What you should do: Please return all records verbatim, no pictures.

Data for this exercise:
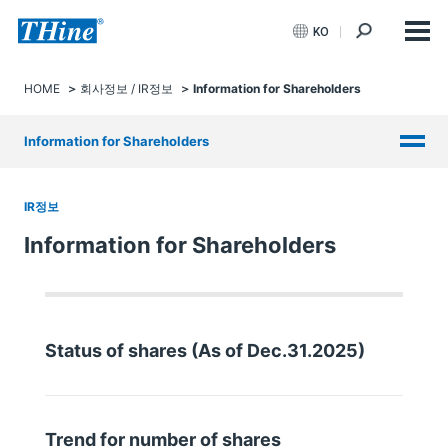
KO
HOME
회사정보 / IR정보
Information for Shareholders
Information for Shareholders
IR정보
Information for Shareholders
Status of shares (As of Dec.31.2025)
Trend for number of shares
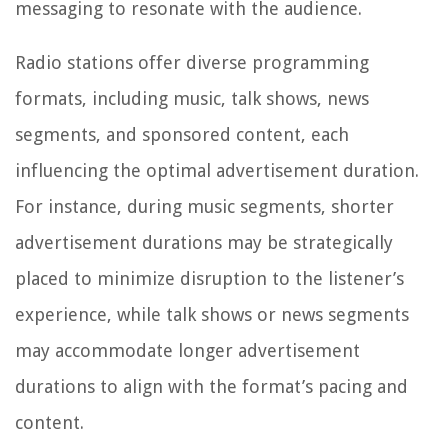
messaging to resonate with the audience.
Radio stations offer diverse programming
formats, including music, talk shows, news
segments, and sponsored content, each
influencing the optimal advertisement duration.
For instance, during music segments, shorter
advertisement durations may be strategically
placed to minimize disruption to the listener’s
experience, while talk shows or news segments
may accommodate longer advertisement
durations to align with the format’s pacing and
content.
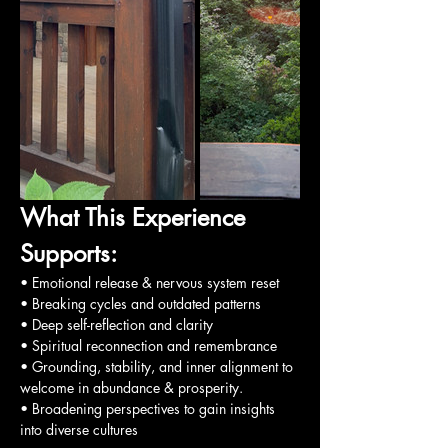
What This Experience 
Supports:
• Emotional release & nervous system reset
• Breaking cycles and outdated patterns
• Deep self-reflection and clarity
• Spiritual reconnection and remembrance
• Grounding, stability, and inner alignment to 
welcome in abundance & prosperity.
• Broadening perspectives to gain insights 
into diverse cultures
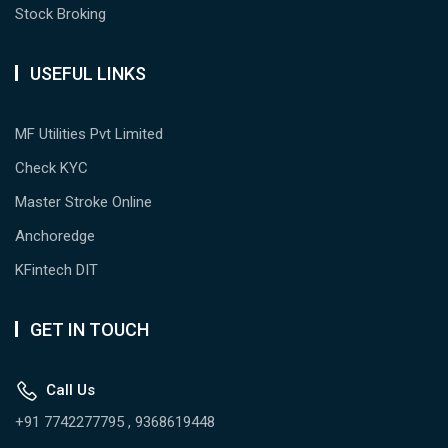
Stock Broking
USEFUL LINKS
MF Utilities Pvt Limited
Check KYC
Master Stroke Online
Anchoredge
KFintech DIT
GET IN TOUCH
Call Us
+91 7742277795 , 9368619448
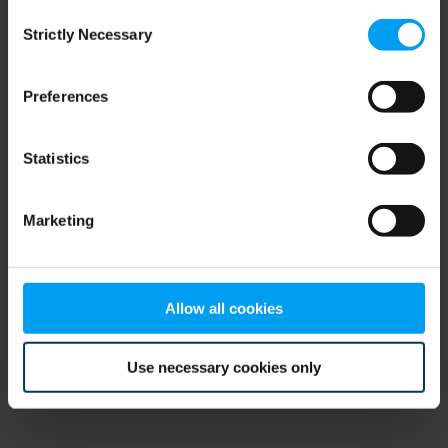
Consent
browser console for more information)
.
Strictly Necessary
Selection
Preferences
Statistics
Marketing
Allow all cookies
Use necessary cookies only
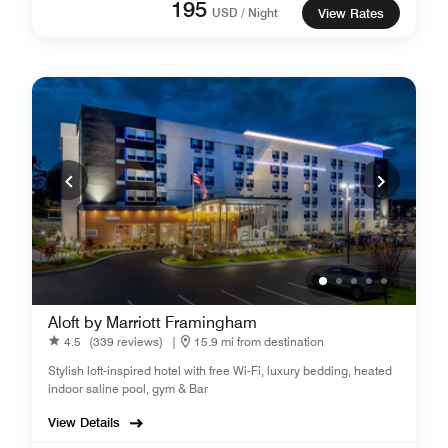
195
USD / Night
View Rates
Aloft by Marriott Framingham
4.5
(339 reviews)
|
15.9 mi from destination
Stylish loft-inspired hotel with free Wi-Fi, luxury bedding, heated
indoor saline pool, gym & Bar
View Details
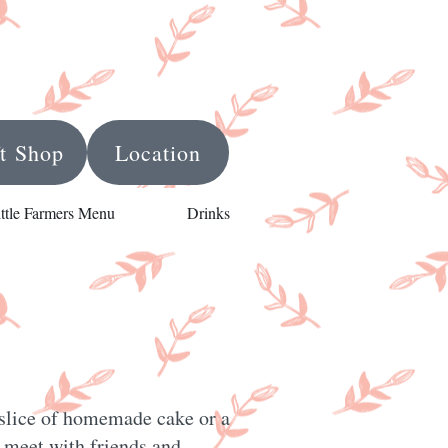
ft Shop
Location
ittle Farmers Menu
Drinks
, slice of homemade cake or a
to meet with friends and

Response for this exercise:
KO
HOME
회사정보 / IR정보
Information for Shareholders
Information for Shareholders
IR정보
Information for Shareholders
Status of shares (As of Dec.31.2025)
Trend for number of shares
messaging to resonate with the audience.
Radio stations offer diverse programming
formats, including music, talk shows, news
segments, and sponsored content, each
influencing the optimal advertisement duration.
For instance, during music segments, shorter
advertisement durations may be strategically
placed to minimize disruption to the listener’s
experience, while talk shows or news segments
may accommodate longer advertisement
durations to align with the format’s pacing and
content.
What This Experience 
Supports:
• Emotional release & nervous system reset
• Breaking cycles and outdated patterns
• Deep self-reflection and clarity
• Spiritual reconnection and remembrance
• Grounding, stability, and inner alignment to 
welcome in abundance & prosperity.
• Broadening perspectives to gain insights 
into diverse cultures
Stock Broking
USEFUL LINKS
MF Utilities Pvt Limited
Check KYC
Master Stroke Online
Anchoredge
KFintech DIT
GET IN TOUCH
Call Us
+91 7742277795 , 9368619448
Consent
browser console for more information)
.
Strictly Necessary
Selection
Preferences
Statistics
Marketing
Allow all cookies
Use necessary cookies only
195
USD / Night
View Rates
Aloft by Marriott Framingham
4.5
(339 reviews)
|
15.9 mi from destination
Stylish loft-inspired hotel with free Wi-Fi, luxury bedding, heated
indoor saline pool, gym & Bar
View Details
ft Shop
Location
ittle Farmers Menu
Drinks
, slice of homemade cake or a
to meet with friends and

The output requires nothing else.